The Challenge
TechFlow was hemorrhaging engineering talent at an alarming rate. With a 28% voluntary turnover rate in their engineering department, the company was spending millions on recruiting and losing institutional knowledge with every departure. Exit interviews revealed a consistent theme: engineers felt isolated, lacked growth opportunities, and had no meaningful connections outside their immediate team. Traditional team-building events and hackathons were not addressing the root cause.
The Solution
- Launched 12 cross-functional peer forums mixing engineers from different teams (frontend, backend, infrastructure, data)

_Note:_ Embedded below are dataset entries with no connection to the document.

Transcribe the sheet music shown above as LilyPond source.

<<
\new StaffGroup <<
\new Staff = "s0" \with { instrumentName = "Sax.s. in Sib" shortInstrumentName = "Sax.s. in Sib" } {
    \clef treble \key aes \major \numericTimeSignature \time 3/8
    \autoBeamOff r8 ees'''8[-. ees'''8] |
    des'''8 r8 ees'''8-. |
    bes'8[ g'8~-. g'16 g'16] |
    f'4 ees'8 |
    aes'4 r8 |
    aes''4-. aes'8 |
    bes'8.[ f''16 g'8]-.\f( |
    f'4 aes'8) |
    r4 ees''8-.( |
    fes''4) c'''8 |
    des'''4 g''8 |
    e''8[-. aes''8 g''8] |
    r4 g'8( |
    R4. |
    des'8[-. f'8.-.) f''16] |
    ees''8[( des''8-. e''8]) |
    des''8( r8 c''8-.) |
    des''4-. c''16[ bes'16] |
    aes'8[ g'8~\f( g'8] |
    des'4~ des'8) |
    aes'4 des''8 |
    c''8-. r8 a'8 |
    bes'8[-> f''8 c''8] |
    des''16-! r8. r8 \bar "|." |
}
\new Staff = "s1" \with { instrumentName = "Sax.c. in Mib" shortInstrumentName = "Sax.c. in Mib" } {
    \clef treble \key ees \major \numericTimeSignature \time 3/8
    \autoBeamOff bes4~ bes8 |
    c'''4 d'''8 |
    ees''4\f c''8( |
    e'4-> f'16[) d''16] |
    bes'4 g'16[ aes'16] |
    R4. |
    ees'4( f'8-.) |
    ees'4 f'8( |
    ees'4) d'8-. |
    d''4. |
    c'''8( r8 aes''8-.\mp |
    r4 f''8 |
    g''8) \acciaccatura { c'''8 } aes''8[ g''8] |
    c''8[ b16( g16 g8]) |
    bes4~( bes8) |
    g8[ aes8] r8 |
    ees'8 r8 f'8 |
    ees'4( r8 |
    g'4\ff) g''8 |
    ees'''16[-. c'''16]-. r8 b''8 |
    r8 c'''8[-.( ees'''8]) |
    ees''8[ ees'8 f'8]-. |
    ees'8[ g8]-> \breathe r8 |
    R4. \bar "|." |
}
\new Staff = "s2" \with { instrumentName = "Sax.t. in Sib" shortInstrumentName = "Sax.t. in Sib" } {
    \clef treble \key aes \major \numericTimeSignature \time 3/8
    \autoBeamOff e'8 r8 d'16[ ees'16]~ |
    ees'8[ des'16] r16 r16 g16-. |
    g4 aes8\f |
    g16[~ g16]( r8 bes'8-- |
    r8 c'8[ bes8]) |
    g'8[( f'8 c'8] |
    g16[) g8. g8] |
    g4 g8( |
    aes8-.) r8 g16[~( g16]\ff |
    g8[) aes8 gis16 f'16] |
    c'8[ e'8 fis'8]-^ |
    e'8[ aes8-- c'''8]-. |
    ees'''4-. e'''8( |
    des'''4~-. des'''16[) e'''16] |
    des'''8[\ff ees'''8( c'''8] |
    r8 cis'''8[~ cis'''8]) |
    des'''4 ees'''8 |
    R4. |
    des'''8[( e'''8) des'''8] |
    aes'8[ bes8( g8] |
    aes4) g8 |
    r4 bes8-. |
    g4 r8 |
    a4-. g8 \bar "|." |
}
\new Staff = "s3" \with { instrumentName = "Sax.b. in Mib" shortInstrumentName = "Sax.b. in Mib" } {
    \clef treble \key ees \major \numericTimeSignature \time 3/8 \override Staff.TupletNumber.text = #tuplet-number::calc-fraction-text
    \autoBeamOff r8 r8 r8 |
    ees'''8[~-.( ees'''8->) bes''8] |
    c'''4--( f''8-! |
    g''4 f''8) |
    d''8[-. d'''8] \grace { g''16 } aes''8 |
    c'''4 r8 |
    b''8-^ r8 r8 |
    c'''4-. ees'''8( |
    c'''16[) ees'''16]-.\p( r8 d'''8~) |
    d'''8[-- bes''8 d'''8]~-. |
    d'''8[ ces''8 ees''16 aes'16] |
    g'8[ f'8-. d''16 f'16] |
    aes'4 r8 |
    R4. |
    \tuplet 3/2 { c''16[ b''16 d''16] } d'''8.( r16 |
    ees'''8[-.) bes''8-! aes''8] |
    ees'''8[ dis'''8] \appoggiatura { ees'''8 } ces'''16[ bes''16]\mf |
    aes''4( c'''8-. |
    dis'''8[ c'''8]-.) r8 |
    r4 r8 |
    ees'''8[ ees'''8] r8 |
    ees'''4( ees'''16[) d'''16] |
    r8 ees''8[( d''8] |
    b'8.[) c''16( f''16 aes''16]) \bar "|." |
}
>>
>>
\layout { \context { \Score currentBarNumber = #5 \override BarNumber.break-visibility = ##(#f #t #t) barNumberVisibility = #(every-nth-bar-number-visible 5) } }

- Trained 12 senior engineers as forum moderators using Forum@Work's certification program
- Set weekly 60-minute sessions during work hours, signaling organizational commitment to the program
- Used Forum@Work's health tracking to monitor engagement and identify forums that needed support
- Created a dedicated Slack channel for inter-forum knowledge sharing
“The forums created connections between teams that simply did not exist before. Engineers started solving problems together instead of in silos.”
-- VP of Engineering, TechFlow
Implementation Timeline
Week 1-2: Moderator training and forum group formation
Week 3-4: First sessions focused on introductions and ground rules
Month 2-3: Forums established regular rhythm; first cross-team collaborations emerged
Month 4-6: Measurable impact on retention metrics; program expanded to product and design teams
The Outcome
Within six months, voluntary turnover in engineering dropped from 28% to 18.5%, a 34% reduction. Forum attendance averaged 91%, far exceeding the industry benchmark for optional programs. In the annual engagement survey, engineering team scores rose by 19 points. Perhaps most telling, 87% of forum members said the forums were the single most valuable professional development activity offered by TechFlow. The program has since expanded to all departments, with 28 forums now running across the company.